▶ _EXERCISE INSTRUCTIONS_:
Find the lines of the data below that include "function". Report their number only.
━━━━━ SOURCE DATA ━━━━━
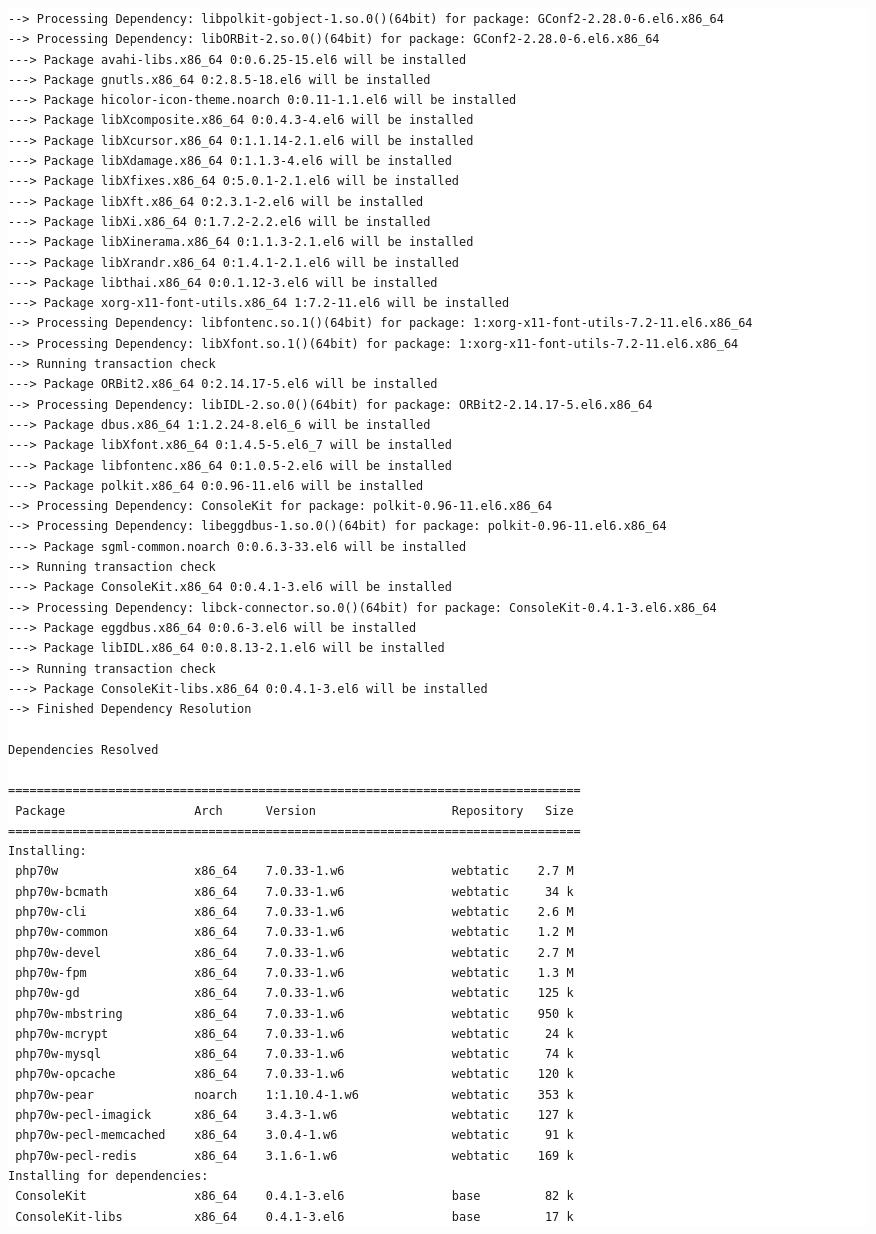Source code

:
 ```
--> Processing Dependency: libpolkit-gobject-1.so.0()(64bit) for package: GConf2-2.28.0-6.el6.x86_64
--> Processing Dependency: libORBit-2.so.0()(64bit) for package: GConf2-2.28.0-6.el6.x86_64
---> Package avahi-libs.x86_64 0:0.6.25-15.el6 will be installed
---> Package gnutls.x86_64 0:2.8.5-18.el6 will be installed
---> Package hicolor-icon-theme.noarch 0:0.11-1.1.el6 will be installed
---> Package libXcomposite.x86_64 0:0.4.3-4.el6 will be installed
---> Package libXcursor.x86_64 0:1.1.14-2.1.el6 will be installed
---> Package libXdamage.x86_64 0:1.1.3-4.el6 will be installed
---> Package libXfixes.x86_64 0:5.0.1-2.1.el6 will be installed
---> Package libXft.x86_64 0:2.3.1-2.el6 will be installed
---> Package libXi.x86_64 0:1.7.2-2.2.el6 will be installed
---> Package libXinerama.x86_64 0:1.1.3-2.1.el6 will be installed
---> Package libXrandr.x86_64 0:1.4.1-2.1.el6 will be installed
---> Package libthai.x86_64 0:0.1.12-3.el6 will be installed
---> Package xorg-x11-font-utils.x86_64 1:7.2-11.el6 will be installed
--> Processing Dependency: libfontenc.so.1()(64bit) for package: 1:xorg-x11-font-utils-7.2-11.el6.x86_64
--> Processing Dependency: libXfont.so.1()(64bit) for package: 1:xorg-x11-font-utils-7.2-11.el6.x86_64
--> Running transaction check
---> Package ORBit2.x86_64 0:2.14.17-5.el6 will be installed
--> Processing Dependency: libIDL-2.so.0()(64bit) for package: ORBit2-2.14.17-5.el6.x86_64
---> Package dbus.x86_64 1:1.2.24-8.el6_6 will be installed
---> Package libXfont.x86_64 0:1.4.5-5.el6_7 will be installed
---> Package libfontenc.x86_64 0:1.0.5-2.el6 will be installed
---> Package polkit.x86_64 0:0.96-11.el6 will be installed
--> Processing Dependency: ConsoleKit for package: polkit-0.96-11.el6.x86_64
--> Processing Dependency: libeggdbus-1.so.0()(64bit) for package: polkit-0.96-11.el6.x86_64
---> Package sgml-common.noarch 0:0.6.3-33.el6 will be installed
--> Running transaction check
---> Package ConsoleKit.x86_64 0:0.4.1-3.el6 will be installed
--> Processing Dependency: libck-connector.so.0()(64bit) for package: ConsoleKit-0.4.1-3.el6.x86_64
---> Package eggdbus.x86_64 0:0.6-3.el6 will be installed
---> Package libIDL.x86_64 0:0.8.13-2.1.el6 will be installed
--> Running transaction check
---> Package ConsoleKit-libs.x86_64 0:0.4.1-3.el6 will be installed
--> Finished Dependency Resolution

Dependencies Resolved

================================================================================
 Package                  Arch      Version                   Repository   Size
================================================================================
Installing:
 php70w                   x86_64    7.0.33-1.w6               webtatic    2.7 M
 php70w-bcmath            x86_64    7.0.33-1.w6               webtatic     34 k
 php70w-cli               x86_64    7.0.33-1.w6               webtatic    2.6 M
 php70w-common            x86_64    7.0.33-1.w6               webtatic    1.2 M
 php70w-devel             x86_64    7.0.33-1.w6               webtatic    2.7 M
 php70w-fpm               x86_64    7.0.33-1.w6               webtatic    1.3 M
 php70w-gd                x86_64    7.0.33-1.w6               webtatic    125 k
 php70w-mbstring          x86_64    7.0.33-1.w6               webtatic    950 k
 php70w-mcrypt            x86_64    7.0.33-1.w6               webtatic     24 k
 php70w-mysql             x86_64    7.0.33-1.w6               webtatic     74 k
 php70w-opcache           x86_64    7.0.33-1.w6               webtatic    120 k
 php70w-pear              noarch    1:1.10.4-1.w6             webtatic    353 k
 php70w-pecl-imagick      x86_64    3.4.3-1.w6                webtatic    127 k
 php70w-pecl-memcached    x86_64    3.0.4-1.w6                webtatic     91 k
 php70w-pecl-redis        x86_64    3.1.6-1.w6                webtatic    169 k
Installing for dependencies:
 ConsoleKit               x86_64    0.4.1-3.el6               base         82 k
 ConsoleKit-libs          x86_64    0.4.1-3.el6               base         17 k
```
━━━━━
━━━━━ SOURCE DATA ━━━━━
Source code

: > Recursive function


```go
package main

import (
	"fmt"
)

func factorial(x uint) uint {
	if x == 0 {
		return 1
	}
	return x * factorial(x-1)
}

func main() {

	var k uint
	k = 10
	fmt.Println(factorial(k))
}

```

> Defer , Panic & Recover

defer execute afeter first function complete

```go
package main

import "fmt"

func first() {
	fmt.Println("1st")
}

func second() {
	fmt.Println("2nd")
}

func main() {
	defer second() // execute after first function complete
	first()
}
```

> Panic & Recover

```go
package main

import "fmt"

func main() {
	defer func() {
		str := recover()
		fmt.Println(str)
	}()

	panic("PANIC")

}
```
━━━━━
▶ _EXERCISE RESPONSE_:
3